§ Set problem 1
Rewrite the records as a numbered list, from the start of the records through the line that contains "GPR: 06:30 -> 05:46", with both ends included and blank lines left out.
— START Text block —
Theorem 5 (Bonferroni inequalities). Let \(E_1,\ldots,E_n\) be events and let \(S_k\) be defined as above. For \(1\leq k\leq n\), \[B_k=\sum_{j=1}^{k}(-1)^{j-1}S_j.\] If \(k\) is odd, then \[\mathbb{P}\left(\bigcup_{i=1}^{n}E_i\right)\leq B_k.\] If \(k\) is even, then \[\mathbb{P}\left(\bigcup_{i=1}^{n}E_i\right)\geq B_k.\]
The case \(k=1\) is exactly Boole’s inequality. The case \(k=2\) gives \[\mathbb{P}\left(\bigcup_{i=1}^{n}E_i\right) \geq \sum_i\mathbb{P}(E_i)-\sum_{i<j}\mathbb{P}(E_i\cap E_j).\]
Example 6 (Empty boxes). Place \(n\) distinguishable balls into \(m\) distinguishable boxes uniformly at random, where \(n>m\). Let \(E\) be the event that at least one box is empty. Use inclusion-exclusion and Bonferroni inequalities to estimate \(\mathbb{P}(E)\).
The sample space is \[S=\{\omega=(\omega_1,\ldots,\omega_n):1\leq \omega_i\leq m\}, \qquad |S|=m^n.\] Let \[E_\ell=\{\omega:\omega_i\neq \ell \text{ for all } i=1,\ldots,n\}\] be the event that box \(\ell\) is empty. Then \[E=E_1\cup\cdots\cup E_m.\] For any fixed \(k\) distinct boxes \(i_1,\ldots,i_k\), \[\mathbb{P}(E_{i_1}\cap\cdots\cap E_{i_k}) =\left(\frac{m-k}{m}\right)^n =\left(1-\frac{k}{m}\right)^n.\] Therefore inclusion-exclusion gives \[\mathbb{P}(E) = \binom{m}{1}\left(1-\frac1m\right)^n - \binom{m}{2}\left(1-\frac2m\right)^n +\cdots +(-1)^{m-1}\binom{m}{m}\left(1-\frac{m}{m}\right)^n.\] The first two Bonferroni bounds give \[m\left(1-\frac1m\right)^n - \binom{m}{2}\left(1-\frac2m\right)^n \leq \mathbb{P}(E) \leq m\left(1-\frac1m\right)^n.\] For \(m=10\), \[10(0.9)^n-45(0.8)^n\leq \mathbb{P}(E)\leq 10(0.9)^n.\] For \(n=50\), the gap between the upper and lower bounds is \[45(0.8)^{50}\approx 0.00064226146,\] so the two-sided estimate is quite accurate.
Practice Problem 7 (At least one duplicated birthday). Assume each birthday is equally likely among \(365\) days. Let \(E_{ij}\) be the event that people \(i\) and \(j\) share a birthday in a class of \(r\) people. Use Boole’s inequality to bound the probability that at least two people share a birthday.
— END Text block —
— START Data provided —
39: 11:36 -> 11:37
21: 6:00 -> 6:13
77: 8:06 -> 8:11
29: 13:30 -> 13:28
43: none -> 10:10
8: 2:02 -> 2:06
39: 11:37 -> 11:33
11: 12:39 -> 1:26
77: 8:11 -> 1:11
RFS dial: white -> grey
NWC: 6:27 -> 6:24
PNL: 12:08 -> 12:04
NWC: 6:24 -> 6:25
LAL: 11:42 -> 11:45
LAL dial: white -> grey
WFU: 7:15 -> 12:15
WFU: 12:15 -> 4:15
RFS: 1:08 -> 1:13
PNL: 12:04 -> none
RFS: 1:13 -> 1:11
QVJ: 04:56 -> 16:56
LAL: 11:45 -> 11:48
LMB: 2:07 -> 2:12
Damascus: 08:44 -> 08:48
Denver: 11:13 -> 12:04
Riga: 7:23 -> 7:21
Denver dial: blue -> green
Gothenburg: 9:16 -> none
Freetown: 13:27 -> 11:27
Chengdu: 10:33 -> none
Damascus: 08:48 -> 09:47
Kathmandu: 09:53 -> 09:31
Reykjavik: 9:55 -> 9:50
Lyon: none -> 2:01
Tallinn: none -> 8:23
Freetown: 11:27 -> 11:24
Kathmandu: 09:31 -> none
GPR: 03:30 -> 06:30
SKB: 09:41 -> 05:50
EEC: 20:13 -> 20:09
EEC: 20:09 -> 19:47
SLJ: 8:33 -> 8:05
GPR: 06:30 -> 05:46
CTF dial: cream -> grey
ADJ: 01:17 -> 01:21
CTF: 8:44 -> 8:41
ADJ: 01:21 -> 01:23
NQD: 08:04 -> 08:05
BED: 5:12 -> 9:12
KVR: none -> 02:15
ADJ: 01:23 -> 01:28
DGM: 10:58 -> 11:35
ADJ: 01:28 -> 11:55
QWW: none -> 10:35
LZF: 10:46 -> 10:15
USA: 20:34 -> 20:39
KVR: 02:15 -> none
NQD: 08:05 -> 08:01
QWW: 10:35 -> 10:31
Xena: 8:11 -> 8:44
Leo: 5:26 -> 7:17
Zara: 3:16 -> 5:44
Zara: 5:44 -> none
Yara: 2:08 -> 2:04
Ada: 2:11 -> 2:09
— END Data provided —
§ Set problem 2
Answer these questions about the text on Bonferroni inequalities:
(a) Which inequality is the case k=1 said to be exactly?
(b) In the empty-boxes example, what is the size of the sample space S?
(c) In the duplicated-birthday problem, among how many days is each birthday assumed equally likely?

§ Written reply 1
1. 39: 11:36 -> 11:37
2. 21: 6:00 -> 6:13
3. 77: 8:06 -> 8:11
4. 29: 13:30 -> 13:28
5. 43: none -> 10:10
6. 8: 2:02 -> 2:06
7. 39: 11:37 -> 11:33
8. 11: 12:39 -> 1:26
9. 77: 8:11 -> 1:11
10. RFS dial: white -> grey
11. NWC: 6:27 -> 6:24
12. PNL: 12:08 -> 12:04
13. NWC: 6:24 -> 6:25
14. LAL: 11:42 -> 11:45
15. LAL dial: white -> grey
16. WFU: 7:15 -> 12:15
17. WFU: 12:15 -> 4:15
18. RFS: 1:08 -> 1:13
19. PNL: 12:04 -> none
20. RFS: 1:13 -> 1:11
21. QVJ: 04:56 -> 16:56
22. LAL: 11:45 -> 11:48
23. LMB: 2:07 -> 2:12
24. Damascus: 08:44 -> 08:48
25. Denver: 11:13 -> 12:04
26. Riga: 7:23 -> 7:21
27. Denver dial: blue -> green
28. Gothenburg: 9:16 -> none
29. Freetown: 13:27 -> 11:27
30. Chengdu: 10:33 -> none
31. Damascus: 08:48 -> 09:47
32. Kathmandu: 09:53 -> 09:31
33. Reykjavik: 9:55 -> 9:50
34. Lyon: none -> 2:01
35. Tallinn: none -> 8:23
36. Freetown: 11:27 -> 11:24
37. Kathmandu: 09:31 -> none
38. GPR: 03:30 -> 06:30
39. SKB: 09:41 -> 05:50
40. EEC: 20:13 -> 20:09
41. EEC: 20:09 -> 19:47
42. SLJ: 8:33 -> 8:05
43. GPR: 06:30 -> 05:46

§ Written reply 2
(a) Boole's inequality
(b) m^n
(c) 365